Kitchen improvements are a must and are typically the most expensive.  If your appliances are a dated color paint them.  If your cabinets are dated and beat-up it is a must to repair and repaint them you can also replace your cabinets handles and hinges for a more modern look.  Remodeled kitchens have a return of nearly 100%.  New countertops will make an unbelievable difference in the presentation of your kitchen.  Granite countertops are not necessary.  Simple laminates, newer faucets and sparkling sinks pay a substantial return.

On a national average the recoupable cost for bathrooms is more than 100%.  New floors, fixtures and lights pay off.

If your roof needs replacing bite the bullet and do it.  Buyers shy away from buying a home if the roof needs replacing.

When remodeling or updating your property all sellers should learn the difference between an improvement and maintenance.  An improvement will add value to your property where maintenance is sometimes costly but normally adds little to no value to the property.  An example of an improvement is adding a room; an example of maintenance is replacing faucets because they leak. Maintenance is one of those necessary evils that are a must in order to sell the property.

Overall, a large majority of buyers want to buy a home that has no deferred maintenance, newer appliances, updated plumbing, electrical, heating & air conditioning, modern conveniences and is move in ready.  A dear friend of mine who is also a REALTOR® has a great saying: “To get top dollar your home must look top dollar”.

This article is to be used as an informational tool and does not guarantee the sell of your home. 

12 Real Estate Terms to Know

Buying or selling a home can be confusing.  Knowing the definitions of the following terms will help you better understand what’s going on.

    ·        Adjustable Rate Mortgage (ARM) – can be also referred to as a Variable Rate Mortgage. A mortgage in which the interest rate is adjusted periodically based on a pre-selected schedule.

·        Buy-Down – A method of lowering a buyer’s monthly payments for a short period of time.  The lender subsidizes the mortgage by lowering the interest rate for the first few years of the loan. At that point the interest rate will go up to an agreed upon rate.

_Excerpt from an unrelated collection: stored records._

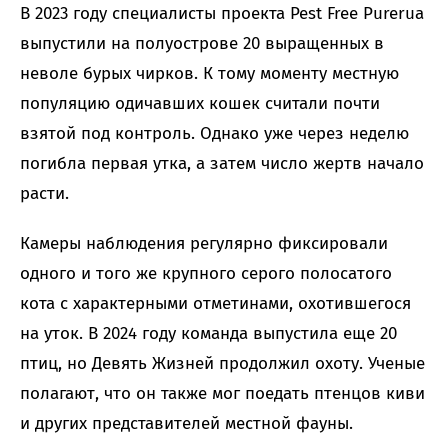
В 2023 году специалисты проекта Pest Free Purerua
выпустили на полуострове 20 выращенных в
неволе бурых чирков. К тому моменту местную
популяцию одичавших кошек считали почти
взятой под контроль. Однако уже через неделю
погибла первая утка, а затем число жертв начало
расти.
Камеры наблюдения регулярно фиксировали
одного и того же крупного серого полосатого
кота с характерными отметинами, охотившегося
на уток. В 2024 году команда выпустила еще 20
птиц, но Девять Жизней продолжил охоту. Ученые
полагают, что он также мог поедать птенцов киви
и других представителей местной фауны.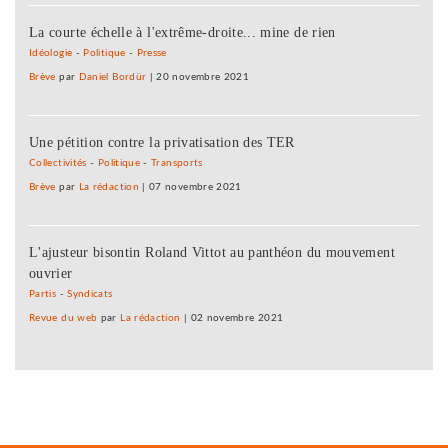
La courte échelle à l'extrême-droite... mine de rien
Idéologie
-
Politique
-
Presse
Brève
par
Daniel Bordür
|
20 novembre 2021
Une pétition contre la privatisation des TER
Collectivités
-
Politique
-
Transports
Brève
par
La rédaction
|
07 novembre 2021
L'ajusteur bisontin Roland Vittot au panthéon du mouvement
ouvrier
Partis
-
Syndicats
Revue du web
par
La rédaction
|
02 novembre 2021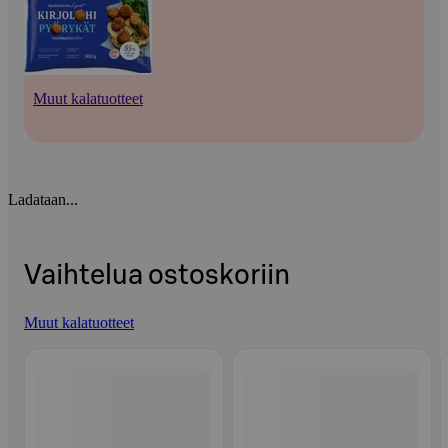
Muut kalatuotteet
Ladataan...
Vaihtelua ostoskoriin
Muut kalatuotteet
Ohita listaus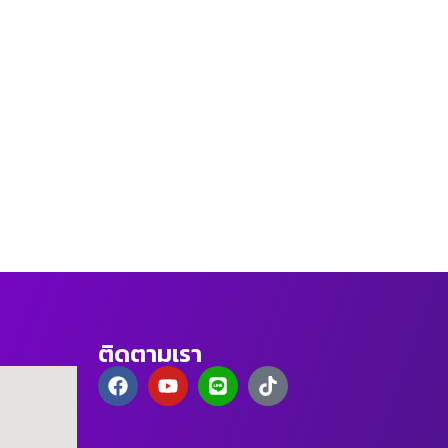
ติดตามเรา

·        Caps – a limit the interest rate or monthly payments can adjust to with and Adjustable Rate Mortgage.

·        Debt-to-Income Ratio – the percentage of your monthly debt versus your monthly income.  This percentage is calculated by dividing a buyer’s monthly long-term debts by a buyer’s gross monthly income.

·        Underwriting – The decision-making process of granting a loan to a potential homebuyer.

·        PITI Payment – Refers to a payment that includes the Principal, Interest, Taxes, and Insurance.

·        Origination Fee – a fee charged by the lender for processing a loan application; usually calculated as a percentage of the loan.

·        Market Value – The price a property could possibly bring in the real estate marketplace.

·        Mortgage Insurance – insurance that protect lenders against loss if a buyer defaults on their loan.  This is required when the loan-to-value ratio is greater than 80 percent.

·        Fixed Rate Mortgage – a mortgage in which the interest remains the same throughout the life of the loan.

·        Earnest Money – money given by a buyer to a seller as a deposit to purchase a property.  Earnest money is subtracted from closing costs.

·        Closing – Also referred to as settlement.  The meeting in which the real estate transaction is completed and when the property and funds are exchanged between the Buyer(s) and Seller(s).

The terms above are used in 99.99% of all real estate transactions.  Whether you’re Realtor®, Lender or closing attorney use these terms you will now know what’s going on.